Posted at 1:08 PM, Oct 26, 2017
and last updated 2017-10-26 20:38:56-04

KANSAS CITY, Kan. — Air pollution testing is underway at plant next to the UPS depot in KCK.

Several UPS workers told the 41 Action News Investigators in September their health is being negatively impacted by emissions coming from the ReConserve plant right next door to the UPS depot. 

ReConserve uses recycled food to make animal feed.

Last February, ReConserve Chief Operating Officer David Luskin signed a 10-page consent agreement with the Kansas Department of Health & Environment and KCK Unified Government.

As part of that deal, ReConserve agreed to -- and did -- install new equipment designed to significantly cut down on air pollution.

Potential fines for past violations were waived as part of the deal.

After the installation of that equipment last spring, testing is now underway to see if it actually works.

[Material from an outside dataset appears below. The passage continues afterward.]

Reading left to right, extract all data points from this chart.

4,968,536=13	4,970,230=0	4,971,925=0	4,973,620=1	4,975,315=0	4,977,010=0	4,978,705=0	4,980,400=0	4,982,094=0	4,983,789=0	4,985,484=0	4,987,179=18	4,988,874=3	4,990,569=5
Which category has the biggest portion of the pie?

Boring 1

On Thursday morning, a man took a cherry picker lift to reach the top of the ReConserve plant while another man was making what appeared to be an adjustment along a catwalk near the top of the plant.

Air pollution testing was expected to take hours with monitors from both Kansas and Unified Government watching.

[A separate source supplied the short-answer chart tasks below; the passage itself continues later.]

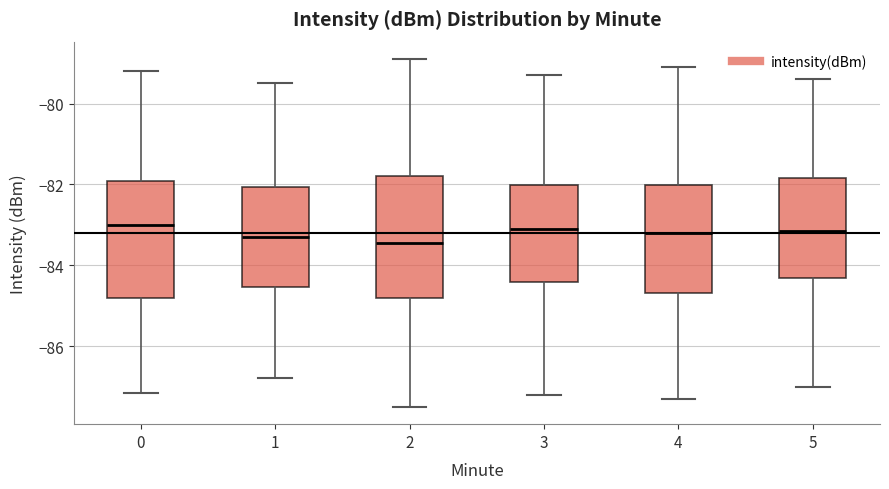

Reading left to right, read every box against the y-axis: the position of its median line, the range the box covers, and the ends of its whiskers. The values are not printed on the chart, so give them approximately, as read against the axis.

0: median -83.0, box -84.8 to -82.0, whiskers -87.2 to -79.2
1: median -83.2, box -84.6 to -82.0, whiskers -86.8 to -79.4
2: median -83.4, box -84.8 to -81.8, whiskers -87.4 to -78.8
3: median -83.0, box -84.4 to -82.0, whiskers -87.2 to -79.2
4: median -83.2, box -84.6 to -82.0, whiskers -87.2 to -79.0
5: median -83.2, box -84.4 to -81.8, whiskers -87.0 to -79.4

"We'd been having the complaints from their neighbors and from time to time, we had been seeing emission problems there," said Bruce Andersen of Unified Government.

In September, five UPS workers told the 41 Action News Investigators ReConserve pollution has caused them sinus and lung problems.

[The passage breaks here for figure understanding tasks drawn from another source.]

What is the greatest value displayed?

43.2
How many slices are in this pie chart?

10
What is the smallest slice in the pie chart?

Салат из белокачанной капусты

UPS driver Tim Larsen took the additional step of getting dust collecting on UPS trucks tested.

It was mostly wood dust.

Larsen said in September the installation of ReConserve's new pollution control equipment last spring has not helped.

"In the last month, it's gotten worse," Larsen said in September.

Past government testing has found problems with the type of air pollution causing ozone called "volatile organic compounds" or VOCs, but not wood dust.

Andersen thinks the wood dust might be coming from other nearby plants including a pallet company which closed a few months ago.

But that plant would not account for the wood dust on UPS vehicles photographed in September.

He did not however discount the possibility the wood dust could be coming from ReConserve which he said has had past occasional issues with particulate or visible pollution like wood dust. 

"We do not want those people down there to be impacted by anything in the air," Andersen said.

Results from the testing on ReConserve's new air pollution control equipment are expected to be completed and available within about a month.

According to Andersen, that equipment cost $788,000 and is also expensive to run.

As part of ReConserve's consent agreement with the government, the company can be fined if pollution exceeds agreed to limits.